An earthwork such as a berm or mound can add pleasing contours to a flat Florida yard. Installing one takes a little planning, a little ground prep, and a lot of dirt. The first question to ask yourself is if your property has room for one.
Never heard the term “earthworks” before? Here’s one definition: “A large artificial bank of soil, especially one used as a fortification.”
Most of us don’t need fortifications in our Florida yards. The first part of the definition—artificial banks of soil—is what we’re talking about here.

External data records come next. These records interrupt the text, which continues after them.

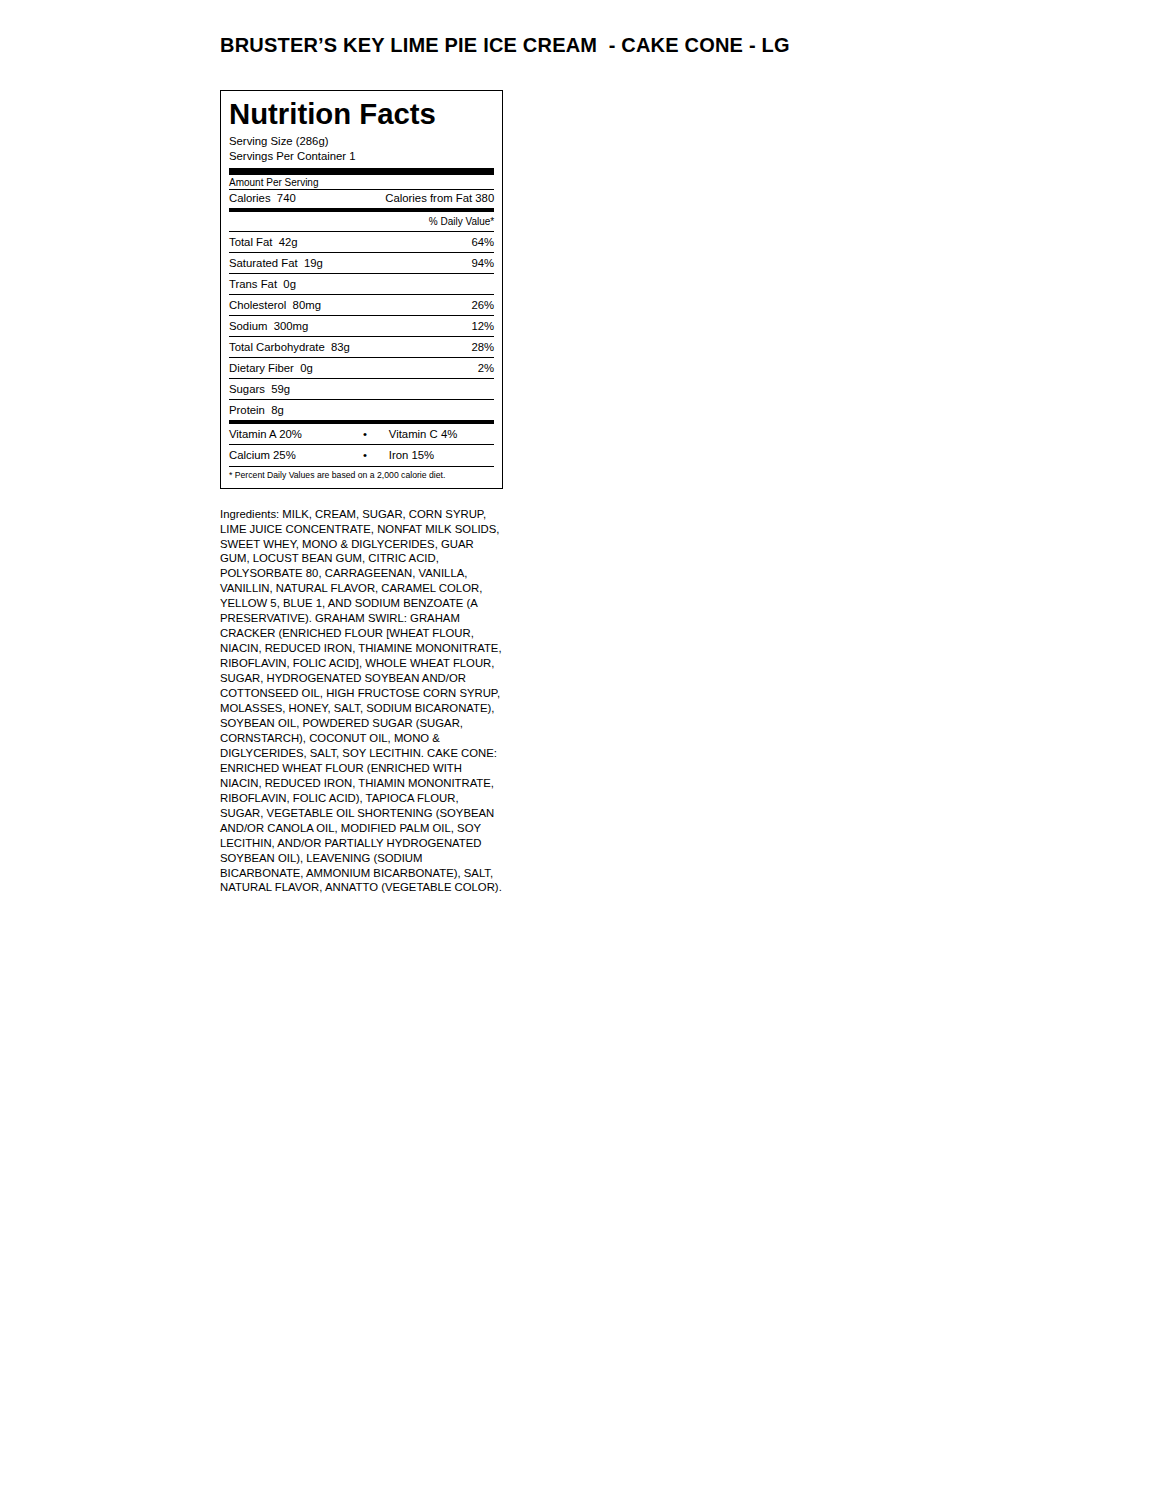BRUSTER’S KEY LIME PIE ICE CREAM - CAKE CONE - LG
Nutrition Facts
Serving Size (286g)
Servings Per Container 1
Amount Per Serving
| Calories 740 | Calories from Fat 380 |
| | % Daily Value* |
| Total Fat 42g | 64% |
| Saturated Fat 19g | 94% |
| Trans Fat 0g | |
| Cholesterol 80mg | 26% |
| Sodium 300mg | 12% |
| Total Carbohydrate 83g | 28% |
| Dietary Fiber 0g | 2% |
| Sugars 59g | |
| Protein 8g | |
| Vitamin A 20% | • | Vitamin C 4% |
| Calcium 25% | • | Iron 15% |
* Percent Daily Values are based on a 2,000 calorie diet.
Ingredients: MILK, CREAM, SUGAR, CORN SYRUP, LIME JUICE CONCENTRATE, NONFAT MILK SOLIDS, SWEET WHEY, MONO & DIGLYCERIDES, GUAR GUM, LOCUST BEAN GUM, CITRIC ACID, POLYSORBATE 80, CARRAGEENAN, VANILLA, VANILLIN, NATURAL FLAVOR, CARAMEL COLOR, YELLOW 5, BLUE 1, AND SODIUM BENZOATE (A PRESERVATIVE). GRAHAM SWIRL: GRAHAM CRACKER (ENRICHED FLOUR [WHEAT FLOUR, NIACIN, REDUCED IRON, THIAMINE MONONITRATE, RIBOFLAVIN, FOLIC ACID], WHOLE WHEAT FLOUR, SUGAR, HYDROGENATED SOYBEAN AND/OR COTTONSEED OIL, HIGH FRUCTOSE CORN SYRUP, MOLASSES, HONEY, SALT, SODIUM BICARONATE), SOYBEAN OIL, POWDERED SUGAR (SUGAR, CORNSTARCH), COCONUT OIL, MONO & DIGLYCERIDES, SALT, SOY LECITHIN. CAKE CONE: ENRICHED WHEAT FLOUR (ENRICHED WITH NIACIN, REDUCED IRON, THIAMIN MONONITRATE, RIBOFLAVIN, FOLIC ACID), TAPIOCA FLOUR, SUGAR, VEGETABLE OIL SHORTENING (SOYBEAN AND/OR CANOLA OIL, MODIFIED PALM OIL, SOY LECITHIN, AND/OR PARTIALLY HYDROGENATED SOYBEAN OIL), LEAVENING (SODIUM BICARBONATE, AMMONIUM BICARBONATE), SALT, NATURAL FLAVOR, ANNATTO (VEGETABLE COLOR).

Berms and mounds are man-made soil banks that add attractive contouring to landscapes. Most often seen on commercial properties—amusement parks, public gardens, upscale hotels, and business complexes—berms and mounds can also be installed in residential landscaping on a smaller scale.
First Things First
You may love the idea of adding a berm or a mound to your landscaping. Address the questions below first to determine if the project is feasible.
- Do you have enough space for such a construction?
- What will you fill your earthwork with?
- Will you need to move any sprinklers?
- How will the earthwork impact your yard’s drainage?
Berms and mounds need enough real estate to accommodate their slopes as well as their tops. Slopes can’t be steep, or they will erode, and plants will have a tough time staying put.
Most residential earthworks are 18 to 24 inches tall. (That’s right—they are not mountains. Remember, the purpose of earthworks is to add pleasing contours, not to recreate the Rockies.) A berm should be four to six times as long as it is wide.
Regarding the fill: earthworks require piles of dirt, and dirt is expensive. Do a little research, so you know how much you’ll pay for the soil to fill your berm or mound. Alternatively, if you know someone excavating for a pool installation, you may be able to get the dirt for free. (Berms and mounds can also be constructed with rubble or gravel, then clay, then topsoil.)
About sprinklers: build the earthwork around sprinkler heads or move the sprinklers. Be sure that a berm doesn’t block a sprinkler’s spray pattern or you could end up with dead plants in front of or behind the berm.
Regarding the natural drainage in your yard: will the new earthwork alter it? You don’t want to block natural water channels or end up with water diverting to a neighbor’s property or another undesired place. You may need to adjust the location of the berm to a position where it doesn’t impact drainage patterns, or you may need to take measures to mitigate its impact.
How to Build Your Earthwork
With spray paint or a piece of rope, outline the shape of the berm on the grass. Create a kidney shape or a loose “s.” Organic forms are best because they look natural.
By hand or with a sod-cutter, remove the sod inside the outline. Put down gravel, rubble, or fill dirt as a base layer. Water it and walk on it so that it compacts.
Add more fill dirt (or a layer of clay over the gravel or rubble), and water it and compact it. Begin to massage the sides into a slope with a shovel or rake.
Put on a final layer of topsoil and finalize the slope. Make sure the grade transitions smoothly into the surrounding turf. Water again. (Note: don’t grade a slope into a tree’s drip line. Tree roots extend to its drip line, and you shouldn’t disturb those roots.)
Install sod (buy squares or plugs from a sod farm, landscape supply company, nursery, or a home improvement store) or plants and mulch.
Finally, enjoy your new earthwork and be prepared for the neighbors to copy you!